JOB ::
Answer these from the excerpt on workplace questioning:
(a) For how many days does it suggest using the questions at work?
(b) What usually comes before the best decisions?
(c) Which thinking technique does it call very effective?

EXCERPT ::
According to whom? This question asks for names to support a statement, comparison or judgement. For example 'This is the right/besy way to go on this project.' 'According to whom? Who has made the decision that THIS is the BEST/RIGHT way to go on this project?' This can then then develop understanding from which you can continue the dialogue with more clarity.

Compared to what? This question helps when dealing with comparisons. This is best/worst. I'll let you think about where you can use this question and what information you can gather with it.

What precisely do you mean when you say (This is a disaster/is unacceptable)?
The other party will be compelled and possibly obliged to start sharing specific information with you about specific points of contention, upset and annoyance. And when they've provided the specifics, you are then able to respond to them one at a time with clarity, rather than guessing and not addressing the key points they value most.

May I just clarify my understanding of what you just stated/said? This question is self-explanatory and provides you with the opportunity to demonstrate you have not only listened, but also understood the other person. It can't end there though by simply repeating words and understanding back to them - it needs to evolve in to what actions will be taken to fix the problem/move the project on in a worthwhile manner.

Use these questions for 10 days in the workplace and let me know your results.

Monday, 27 July 2009

Questions to help someone make a decision

If you haven't already encountered this, you will do at some point in your management career. Indeed, you might be doing this already - not making a decision on important matters. We all procrastinate on some occasions, but it is important not to confuse procrastination with thinking time.

Whereas thinking time is the gap we create for ourselves to reflect quietly, consider options, benefits and drawbacks prior to making a decision (and the best decisions are usually made following a period of quiet contemplation), procrastination is more related to our personal fear of something either happening or not happening. It's the 'Oh, it's only a small job so I'll do it later' and 'Oh my god, If I screw up this decision, I'll be in for an ear bashing' syndrome.

At work, there is likely to be an occasion or two when we want to get a decision from someone, it could be a commitment from a person who is performing below par and needs to raise their game or your boss who has a hundred different decisions to make and bosses to please, so the decision you require keeps getting delayed. So here are a few questions you can ask to help someone make a good decision.

What information do you require (from me or from elsewhere) to make a decision now/today? - This helps the person think about what they need, not what you are offering and helps them be more response-able for their thinking.

If you had already made the most appropriate decision on this (subject) what information, data and other factors would you have considered to reach your decision? - This puts them in the position of having already made the decision and takes a different thinking position. Acting 'AS IF' is a very effective thinking technique.

DATASET ::
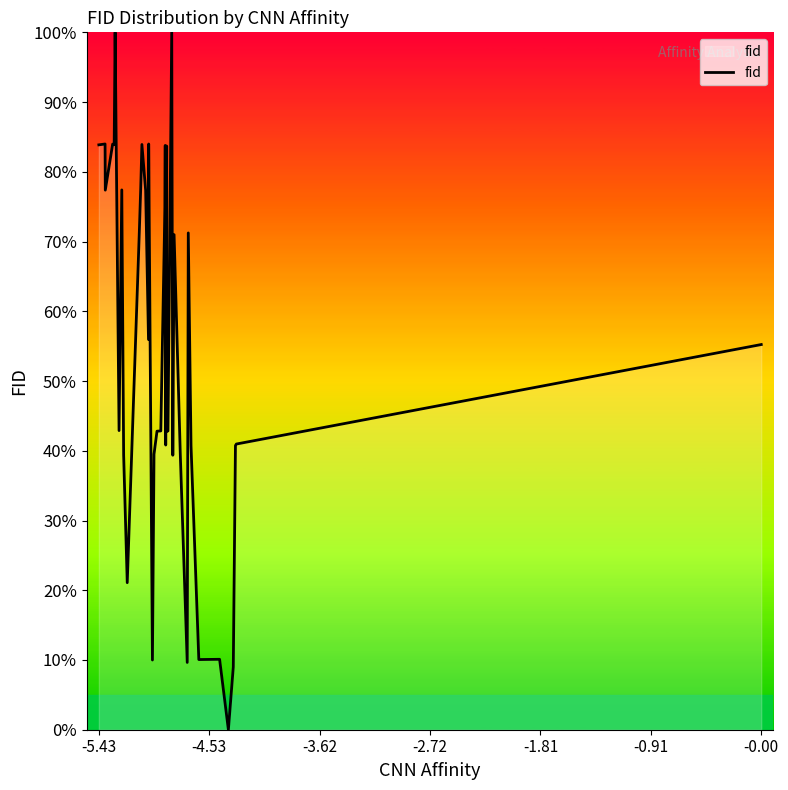

How many lines are shown in the chart?

1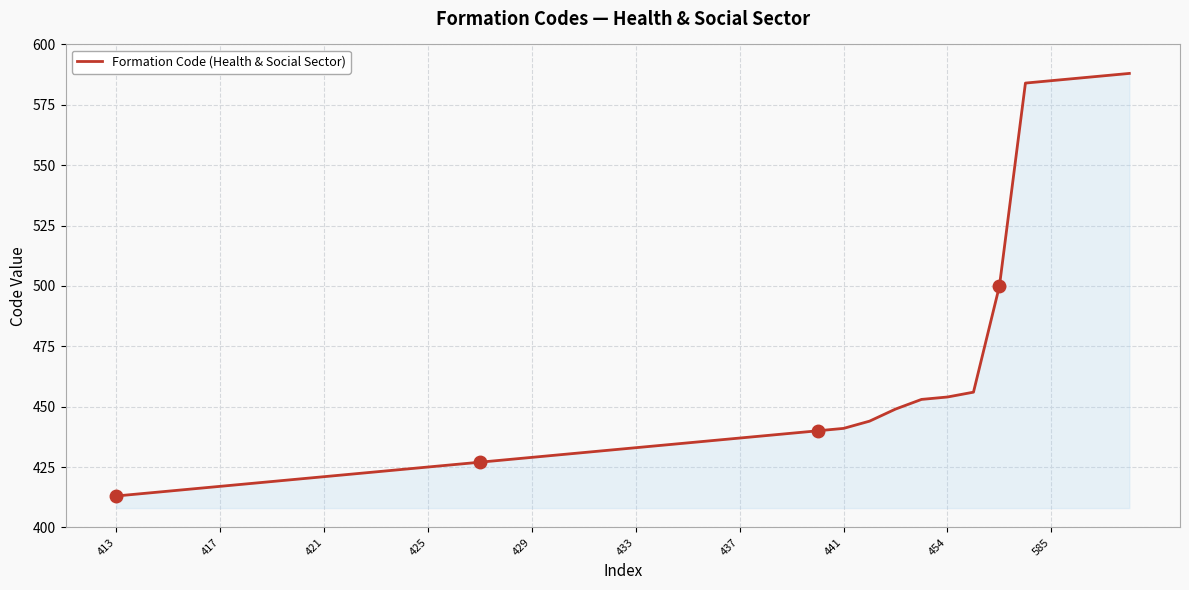

What is the minimum value shown in the chart?

413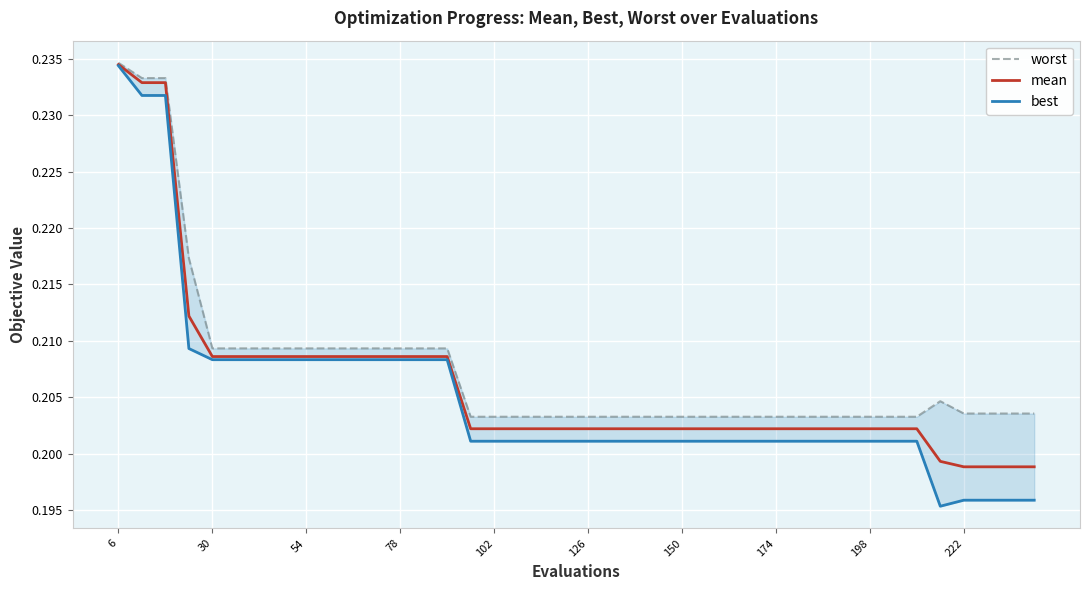

Reading right to left, what are all the values shown in this chart?

worst: 0.2	0.2	0.2	0.2	0.2	0.2	0.2	0.2	0.2	0.2	0.2	0.2	0.2	0.2	0.2	0.2	0.2	0.2	0.2	0.2	0.2	0.2	0.2	0.2	0.2	0.2	0.2	0.2	0.2	0.2	0.2	0.2	0.2	0.2	0.2	0.2	0.2	0.2	0.2	0.2
mean: 0.2	0.2	0.2	0.2	0.2	0.2	0.2	0.2	0.2	0.2	0.2	0.2	0.2	0.2	0.2	0.2	0.2	0.2	0.2	0.2	0.2	0.2	0.2	0.2	0.2	0.2	0.2	0.2	0.2	0.2	0.2	0.2	0.2	0.2	0.2	0.2	0.2	0.2	0.2	0.2
best: 0.2	0.2	0.2	0.2	0.2	0.2	0.2	0.2	0.2	0.2	0.2	0.2	0.2	0.2	0.2	0.2	0.2	0.2	0.2	0.2	0.2	0.2	0.2	0.2	0.2	0.2	0.2	0.2	0.2	0.2	0.2	0.2	0.2	0.2	0.2	0.2	0.2	0.2	0.2	0.2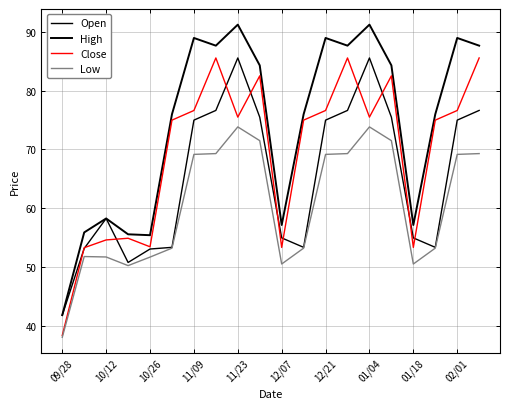

Does the chart display data point markers on the line(s)?

No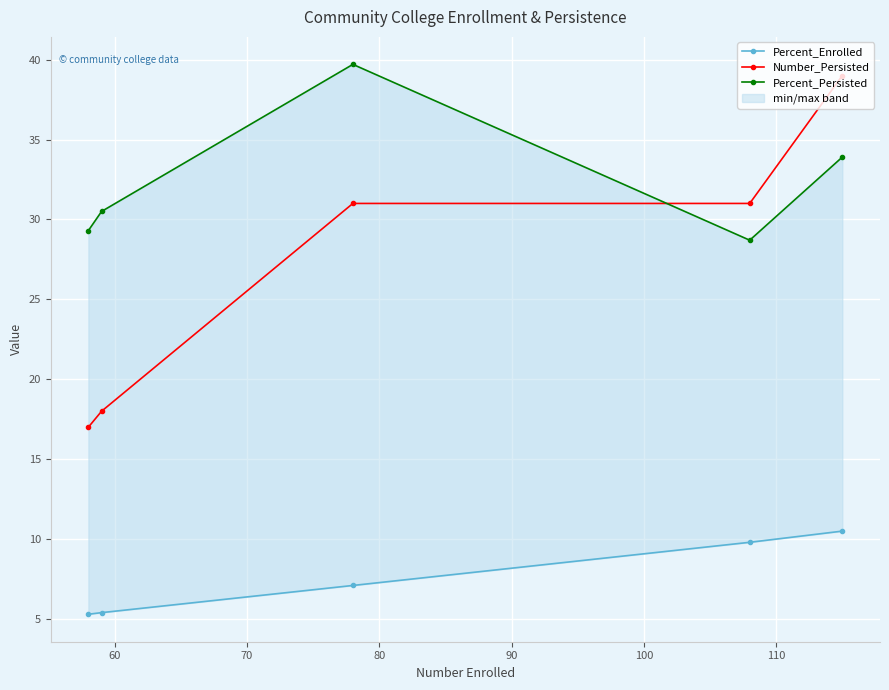

How many values in the Percent_Persisted series exceed 30?

3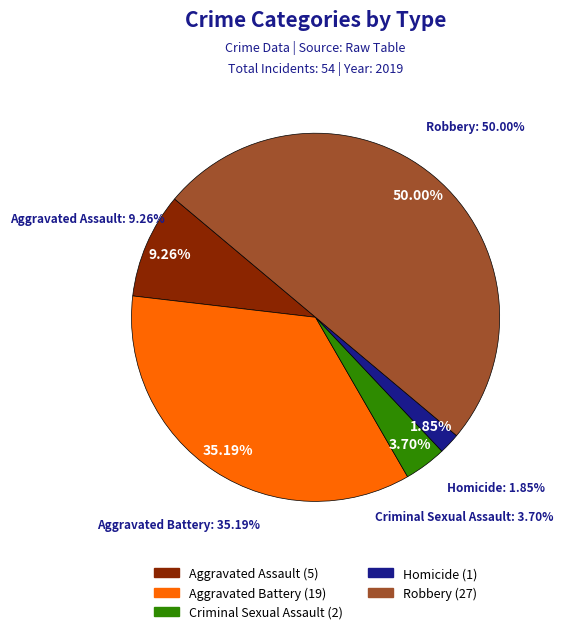

True or false: Aggravated Battery accounts for 35% of the total.

True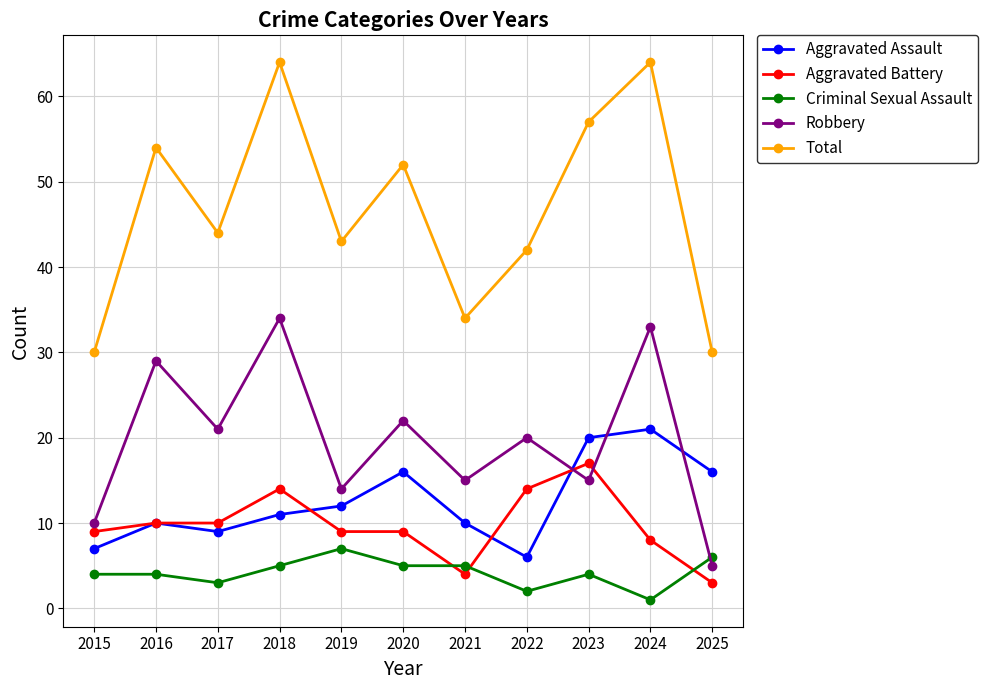

List the series in order of their peak value, highest first.

Total, Robbery, Aggravated Assault, Aggravated Battery, Criminal Sexual Assault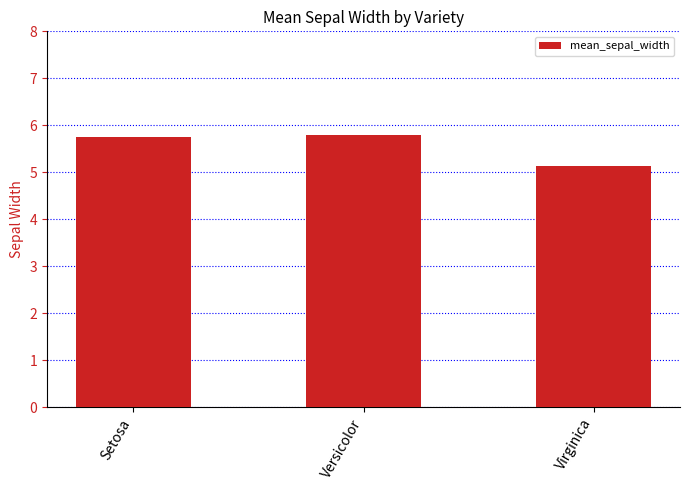

Which label corresponds to the smallest value in the chart?

Virginica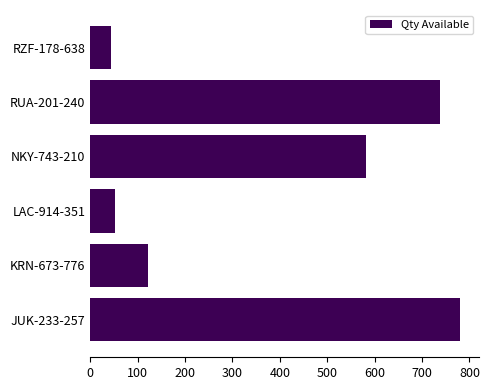

List the labels in order of value, smallest first.

RZF-178-638, LAC-914-351, KRN-673-776, NKY-743-210, RUA-201-240, JUK-233-257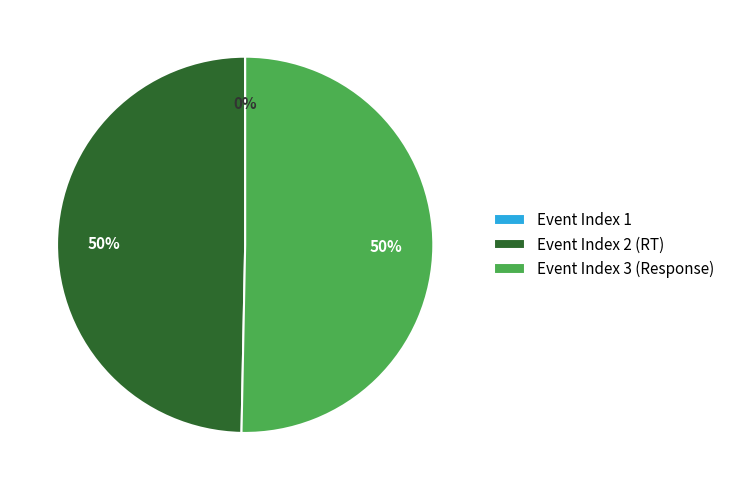

Does Event Index 2 (RT) represent more than half of the total?

No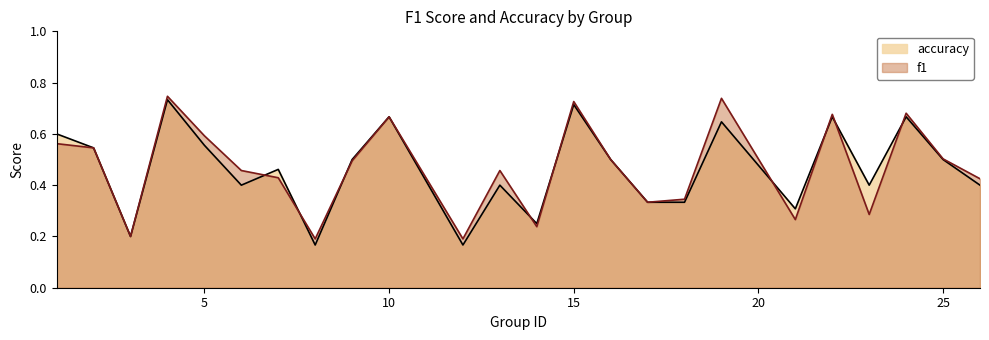

The value of f1 at 9 is 0.7. True or false?

False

WRITTEN REPLY ::
(a) 10 days
(b) A period of quiet contemplation
(c) Acting 'AS IF'